Anthony Garland señaló enfadado a Pratt en el banco.
—Maldito saco de mierda —dijo—. Fue usted el que acudió a nosotros. Todo esto es su plan desde el principio hasta el final. ¿Mataron a dos personas por su culpa, y ahora tiene las pelotas de volver a pedir más dinero?
Pratt se encogió de hombros y separó las manos.
—Estoy en una disyuntiva, igual que ustedes. Puedo quedarme quieto con las cosas como están y ver cuánto se acercan. O puedo desaparecer ahora mismo. Lo que deberían saber es que siempre hacen tratos con el pez pequeño para coger al grande. Yo soy el pez pequeño, Anthony. ¿El pez grande? Ese sería usted. —Se volvió hacia el anciano—. ¿Y el pez más gordo? Ese sería usted.
T. Rex Garland dijo que sí con la cabeza. Era un hombre de negocios pragmático y pareció entender la gravedad de la situación.

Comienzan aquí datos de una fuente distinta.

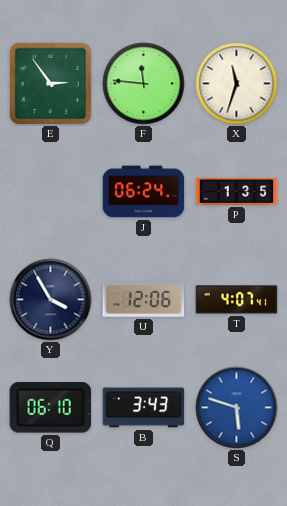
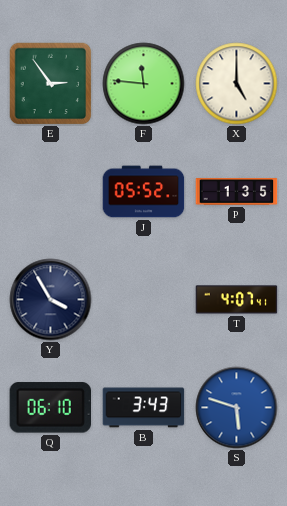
X: 11:33 -> 5:00
J: 06:24 -> 05:52
U: 12:06 -> none
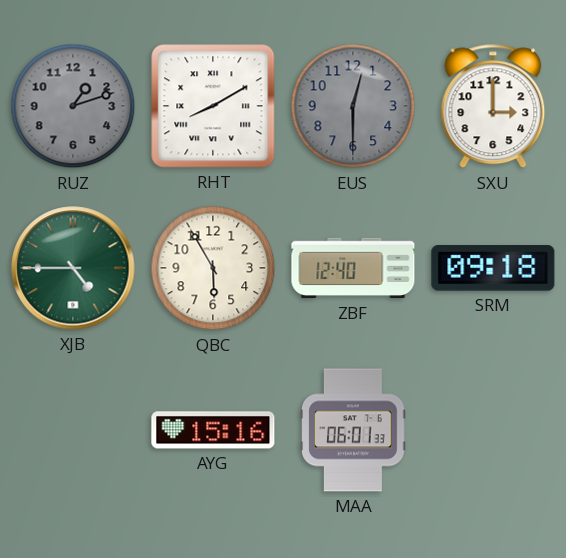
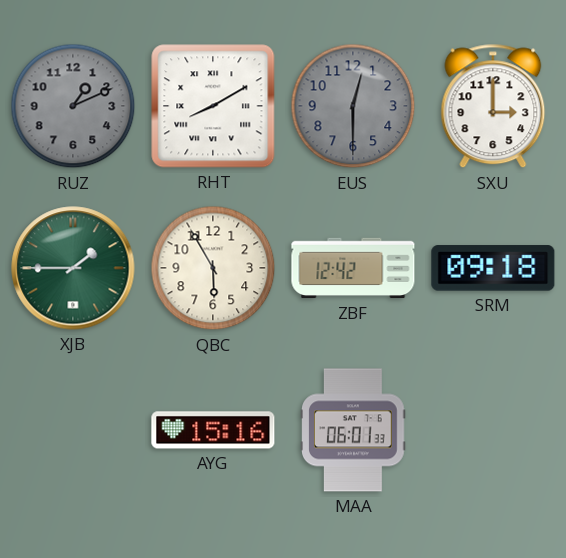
RUZ: 1:12 -> 1:11
XJB: 4:45 -> 1:45
ZBF: 12:40 -> 12:42
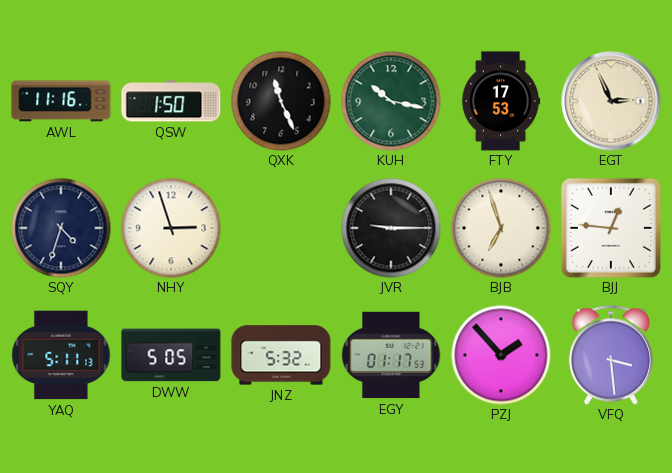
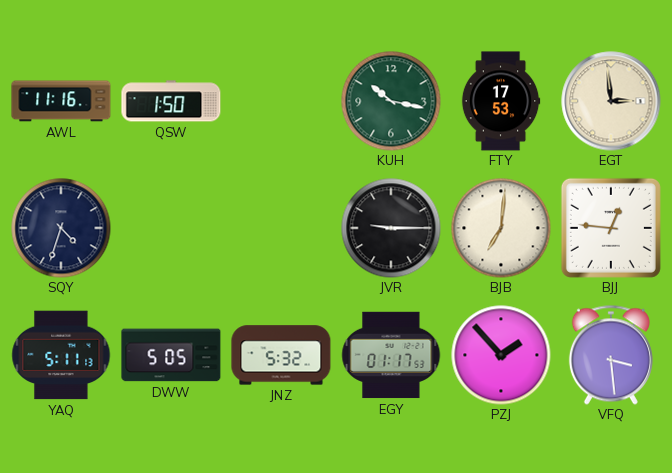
QXK: 11:26 -> none
EGT: 2:56 -> 2:59
NHY: 2:57 -> none
BJB: 6:57 -> 7:01
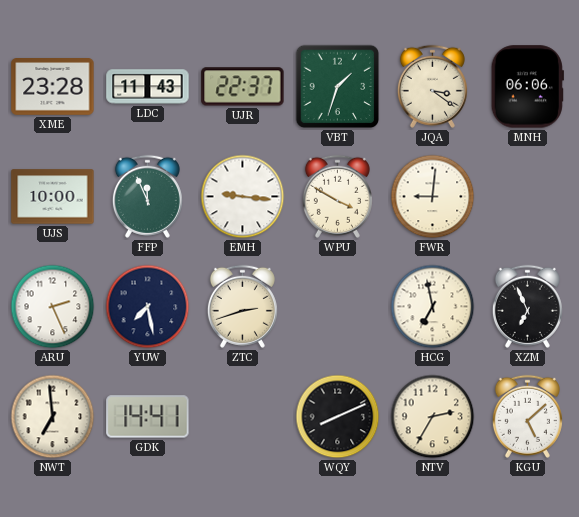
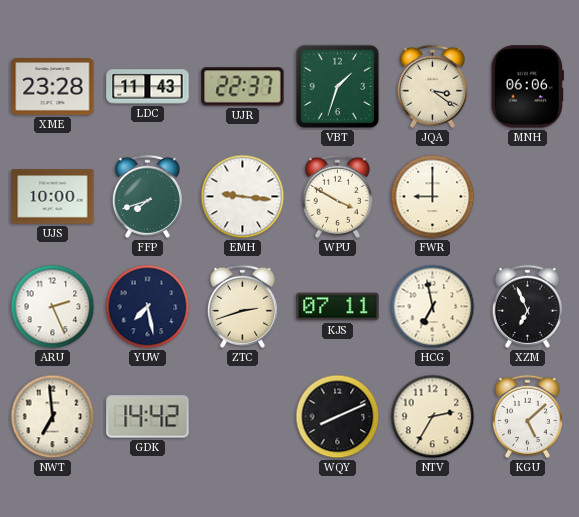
FFP: 11:56 -> 7:42
FWR: 9:01 -> 9:00
KJS: none -> 07:11
GDK: 14:41 -> 14:42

—¿Cuánto? —preguntó—. ¿Cuánto por desaparecer?
Pratt no dudó.
—Quiero otro millón de dólares y estará bien invertido si me lo dan. No pueden llegar a ninguno de ustedes sin mí. Si yo desaparezco, el caso desaparece. Así que el precio es un millón y no es negociable. Por menos que eso no merece la pena huir. Haré un trato con el fiscal y me arriesgaré.
—¿Y Bosch? —preguntó el anciano—. Ya ha dicho que no iba a rendirse. Ahora que sabe que Raynard Waits no…
—Me ocuparé de él antes de largarme —dijo Pratt, cortándolo—. Eso lo liaré gratis.
Metió la mano en el bolsillo y sacó un trozo de papel con números escritos en él. Lo deslizó por el banco hasta el anciano.
—Esta es la cuenta bancaria y el código de transferencia. El mismo que antes.
Pratt se levantó.
—¿Saben qué les digo?, háblenlo entre ustedes. Yo voy al cobertizo a mear. Cuando vuelva necesitaré una respuesta.
Pratt pasó muy cerca de Anthony y ambos hombres se sostuvieron una mirada de odio.